Kicked Out Of MSF Course

Will I ever be able to ride?


Do you have a question you'd like answered by the readers of WRN? Please send it to editor Genevieve Schmitt at We'll let you know when your question is posted. 

Dear WRN,

I have been riding as a passenger since I was 8. For many years I have been considering what it would be like to drive my own. Now that I am 53 the desire has grown tremendously and it just seems like a perfect time to finally learn. 

Having complete confidence that I wouldn't have any difficulty in learning I signed up for a motorcycle safety class and paid my $200. I completed the first day of classroom time and passed the written test with flying colors. I showed up the next day for the riding portion at the scheduled time of 12:30 in the afternoon decked out in my jeans, boots, long sleeves, gloves and helmet. Since I am in Phoenix and it was the last weekend in May the temperature outside was 111 degrees. Of course there isn't any shade on the driving range so needless to say it was quite warm out there on the asphalt. At that point though, I was still very excited to be there and still had complete confidence that I would be able to complete the class without any difficulty. Was I ever wrong. 

After about two hours in, I was told that since I was having difficulty completing the exercise properly I was done and needed to leave. Once you are asked to leave, that means you go away and don't come back and forfeit your enrollment fee. I was devastated and cried for three days. This was just this past weekend and even though I took a hard blow to my confidence I have not lost my desire to learn to ride and own my a bike of my own.

_STUDY QUESTIONS_.
A – Retype the rows from the first one through the line containing "True or false: Hà", including both of those lines.
B – Please write what comes next in the post about being sent home from a motorcycle safety class, starting after its last sentence.
The post above and the rows have no connection to each other.

[Excerpts from a dataset]

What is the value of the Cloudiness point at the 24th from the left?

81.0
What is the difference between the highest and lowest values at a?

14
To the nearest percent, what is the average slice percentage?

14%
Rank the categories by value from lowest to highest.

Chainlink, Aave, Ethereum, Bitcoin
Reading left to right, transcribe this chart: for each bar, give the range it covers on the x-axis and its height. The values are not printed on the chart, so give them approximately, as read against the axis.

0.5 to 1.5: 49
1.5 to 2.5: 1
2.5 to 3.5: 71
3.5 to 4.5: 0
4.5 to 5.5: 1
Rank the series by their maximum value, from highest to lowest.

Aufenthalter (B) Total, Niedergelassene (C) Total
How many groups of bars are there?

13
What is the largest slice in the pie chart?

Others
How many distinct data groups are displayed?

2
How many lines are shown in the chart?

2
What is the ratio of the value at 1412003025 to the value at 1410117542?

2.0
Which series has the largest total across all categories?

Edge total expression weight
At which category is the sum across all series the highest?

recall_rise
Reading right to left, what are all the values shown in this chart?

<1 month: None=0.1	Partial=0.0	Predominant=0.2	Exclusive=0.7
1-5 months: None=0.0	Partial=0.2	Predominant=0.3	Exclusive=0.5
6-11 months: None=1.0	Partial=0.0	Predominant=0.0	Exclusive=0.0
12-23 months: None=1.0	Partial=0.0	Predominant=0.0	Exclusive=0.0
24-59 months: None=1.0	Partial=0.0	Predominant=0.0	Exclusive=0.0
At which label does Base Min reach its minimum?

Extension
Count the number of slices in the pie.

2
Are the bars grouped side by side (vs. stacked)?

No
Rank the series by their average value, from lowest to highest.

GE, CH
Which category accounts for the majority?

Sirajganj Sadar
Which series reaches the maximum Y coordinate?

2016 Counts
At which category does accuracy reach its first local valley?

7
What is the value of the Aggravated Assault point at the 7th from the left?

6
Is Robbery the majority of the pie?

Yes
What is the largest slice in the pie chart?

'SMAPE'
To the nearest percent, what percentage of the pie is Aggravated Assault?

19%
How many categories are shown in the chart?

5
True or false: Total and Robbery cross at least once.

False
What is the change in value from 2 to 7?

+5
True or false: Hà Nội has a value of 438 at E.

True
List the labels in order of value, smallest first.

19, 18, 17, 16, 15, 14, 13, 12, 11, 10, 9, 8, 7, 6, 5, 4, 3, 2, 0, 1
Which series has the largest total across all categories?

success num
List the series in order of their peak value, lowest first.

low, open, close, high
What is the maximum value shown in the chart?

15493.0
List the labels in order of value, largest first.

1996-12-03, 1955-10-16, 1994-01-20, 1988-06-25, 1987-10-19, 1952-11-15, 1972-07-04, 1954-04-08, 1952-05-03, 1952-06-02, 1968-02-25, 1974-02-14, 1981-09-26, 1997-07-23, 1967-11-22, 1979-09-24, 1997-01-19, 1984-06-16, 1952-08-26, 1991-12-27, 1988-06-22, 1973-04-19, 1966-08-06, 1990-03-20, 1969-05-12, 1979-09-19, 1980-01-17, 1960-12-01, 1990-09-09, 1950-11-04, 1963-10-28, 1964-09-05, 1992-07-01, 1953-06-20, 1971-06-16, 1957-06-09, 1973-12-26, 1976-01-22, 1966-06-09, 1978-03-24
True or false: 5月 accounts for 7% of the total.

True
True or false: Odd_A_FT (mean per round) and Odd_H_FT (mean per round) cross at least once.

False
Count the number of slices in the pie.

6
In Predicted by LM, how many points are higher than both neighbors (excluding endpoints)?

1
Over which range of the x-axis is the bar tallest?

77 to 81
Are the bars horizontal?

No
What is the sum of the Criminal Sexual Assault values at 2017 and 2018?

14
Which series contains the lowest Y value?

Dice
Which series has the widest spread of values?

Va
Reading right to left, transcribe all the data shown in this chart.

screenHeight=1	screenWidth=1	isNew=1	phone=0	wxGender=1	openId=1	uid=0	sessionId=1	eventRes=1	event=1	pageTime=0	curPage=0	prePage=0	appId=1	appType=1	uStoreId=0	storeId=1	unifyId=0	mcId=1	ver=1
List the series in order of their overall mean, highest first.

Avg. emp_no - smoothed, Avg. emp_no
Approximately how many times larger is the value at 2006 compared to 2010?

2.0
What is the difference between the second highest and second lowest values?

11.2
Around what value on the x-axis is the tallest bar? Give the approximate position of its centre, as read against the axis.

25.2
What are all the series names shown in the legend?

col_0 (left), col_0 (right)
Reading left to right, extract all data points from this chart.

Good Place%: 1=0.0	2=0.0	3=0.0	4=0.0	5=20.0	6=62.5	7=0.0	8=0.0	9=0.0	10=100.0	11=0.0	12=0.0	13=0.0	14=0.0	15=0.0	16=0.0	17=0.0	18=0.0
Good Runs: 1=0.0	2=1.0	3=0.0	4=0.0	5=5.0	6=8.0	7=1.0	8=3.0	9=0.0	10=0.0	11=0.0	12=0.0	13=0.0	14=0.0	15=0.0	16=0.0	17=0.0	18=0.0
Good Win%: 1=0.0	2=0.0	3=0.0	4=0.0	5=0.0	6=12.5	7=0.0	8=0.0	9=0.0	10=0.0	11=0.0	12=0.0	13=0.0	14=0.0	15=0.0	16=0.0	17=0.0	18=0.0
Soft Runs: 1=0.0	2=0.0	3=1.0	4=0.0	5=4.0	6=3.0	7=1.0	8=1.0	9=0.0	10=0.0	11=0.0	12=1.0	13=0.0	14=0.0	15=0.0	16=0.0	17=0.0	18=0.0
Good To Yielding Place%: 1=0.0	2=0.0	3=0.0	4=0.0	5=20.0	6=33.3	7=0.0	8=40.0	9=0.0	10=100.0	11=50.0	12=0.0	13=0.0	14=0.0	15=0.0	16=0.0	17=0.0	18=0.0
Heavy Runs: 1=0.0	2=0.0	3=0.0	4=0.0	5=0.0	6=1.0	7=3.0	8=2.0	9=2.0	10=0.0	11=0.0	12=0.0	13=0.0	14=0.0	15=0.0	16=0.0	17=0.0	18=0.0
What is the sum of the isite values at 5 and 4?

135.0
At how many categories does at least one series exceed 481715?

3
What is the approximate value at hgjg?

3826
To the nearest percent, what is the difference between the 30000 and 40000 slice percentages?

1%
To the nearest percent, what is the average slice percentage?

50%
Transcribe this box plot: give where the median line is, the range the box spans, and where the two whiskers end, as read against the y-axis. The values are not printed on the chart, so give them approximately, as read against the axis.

_ANSWER SET_.
A –
What is the value of the Cloudiness point at the 24th from the left?

81.0
What is the difference between the highest and lowest values at a?

14
To the nearest percent, what is the average slice percentage?

14%
Rank the categories by value from lowest to highest.

Chainlink, Aave, Ethereum, Bitcoin
Reading left to right, transcribe this chart: for each bar, give the range it covers on the x-axis and its height. The values are not printed on the chart, so give them approximately, as read against the axis.

0.5 to 1.5: 49
1.5 to 2.5: 1
2.5 to 3.5: 71
3.5 to 4.5: 0
4.5 to 5.5: 1
Rank the series by their maximum value, from highest to lowest.

Aufenthalter (B) Total, Niedergelassene (C) Total
How many groups of bars are there?

13
What is the largest slice in the pie chart?

Others
How many distinct data groups are displayed?

2
How many lines are shown in the chart?

2
What is the ratio of the value at 1412003025 to the value at 1410117542?

2.0
Which series has the largest total across all categories?

Edge total expression weight
At which category is the sum across all series the highest?

recall_rise
Reading right to left, what are all the values shown in this chart?

<1 month: None=0.1	Partial=0.0	Predominant=0.2	Exclusive=0.7
1-5 months: None=0.0	Partial=0.2	Predominant=0.3	Exclusive=0.5
6-11 months: None=1.0	Partial=0.0	Predominant=0.0	Exclusive=0.0
12-23 months: None=1.0	Partial=0.0	Predominant=0.0	Exclusive=0.0
24-59 months: None=1.0	Partial=0.0	Predominant=0.0	Exclusive=0.0
At which label does Base Min reach its minimum?

Extension
Count the number of slices in the pie.

2
Are the bars grouped side by side (vs. stacked)?

No
Rank the series by their average value, from lowest to highest.

GE, CH
Which category accounts for the majority?

Sirajganj Sadar
Which series reaches the maximum Y coordinate?

2016 Counts
At which category does accuracy reach its first local valley?

7
What is the value of the Aggravated Assault point at the 7th from the left?

6
Is Robbery the majority of the pie?

Yes
What is the largest slice in the pie chart?

'SMAPE'
To the nearest percent, what percentage of the pie is Aggravated Assault?

19%
How many categories are shown in the chart?

5
True or false: Total and Robbery cross at least once.

False
What is the change in value from 2 to 7?

+5
True or false: Hà Nội has a value of 438 at E.

B –
I contacted the instructor for the group I was in and asked him if being kicked out of the class really meant that I wasn't "cut out to ride" a motorcycle. He was encouraging and told me that some people, especially ones with absolutely no experience just need to take it a little slower than others but I should not give up. 

So my question is, are there other women out there who have had a similar experience that have gone on to become riders? I have been looking at a Harley-Davidson Dyna Low Rider that I really like and can afford. I still have enough confidence to try learning and truly want to experience riding my own bike. 

Would it be unrealistic for me to actually be able to learn on that type of a bike? Or do I need to start on a much smaller one? I am 5 feet 1 inch, 110 pounds and can reach the ground with both feet on my toes only, however my boyfriend can lower it for me. He is a very experienced rider and will be able to help me out with learning, however I am still a bit apprehensive about my ability to learn since I couldn't complete the course I signed up for and also whether it is practical to attempt to learn on a larger bike. 

If anyone else has a story with similar circumstances I would love to hear it.